======== TASK MATERIAL ========

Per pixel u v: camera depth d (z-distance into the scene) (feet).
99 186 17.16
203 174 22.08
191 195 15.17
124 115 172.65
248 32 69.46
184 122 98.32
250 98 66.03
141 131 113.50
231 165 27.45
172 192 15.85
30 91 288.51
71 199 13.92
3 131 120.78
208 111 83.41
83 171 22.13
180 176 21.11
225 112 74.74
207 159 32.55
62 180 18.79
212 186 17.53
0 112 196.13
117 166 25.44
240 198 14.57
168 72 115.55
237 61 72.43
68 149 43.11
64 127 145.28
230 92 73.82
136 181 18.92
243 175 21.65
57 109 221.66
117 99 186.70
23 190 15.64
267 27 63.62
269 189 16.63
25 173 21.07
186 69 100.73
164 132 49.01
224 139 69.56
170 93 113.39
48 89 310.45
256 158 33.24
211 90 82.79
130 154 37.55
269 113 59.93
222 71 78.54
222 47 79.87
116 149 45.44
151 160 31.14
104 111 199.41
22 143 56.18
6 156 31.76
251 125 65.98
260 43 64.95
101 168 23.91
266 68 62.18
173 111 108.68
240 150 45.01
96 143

========

**WHAT TO WORK ON**
Looking back over the data above, restate word for word the lines that begin at the line with "230 92 73.82" and end at the line with "22 143 56.18", inclusive.

**THE COMPLETED TASK**
230 92 73.82
136 181 18.92
243 175 21.65
57 109 221.66
117 99 186.70
23 190 15.64
267 27 63.62
269 189 16.63
25 173 21.07
186 69 100.73
164 132 49.01
224 139 69.56
170 93 113.39
48 89 310.45
256 158 33.24
211 90 82.79
130 154 37.55
269 113 59.93
222 71 78.54
222 47 79.87
116 149 45.44
151 160 31.14
104 111 199.41
22 143 56.18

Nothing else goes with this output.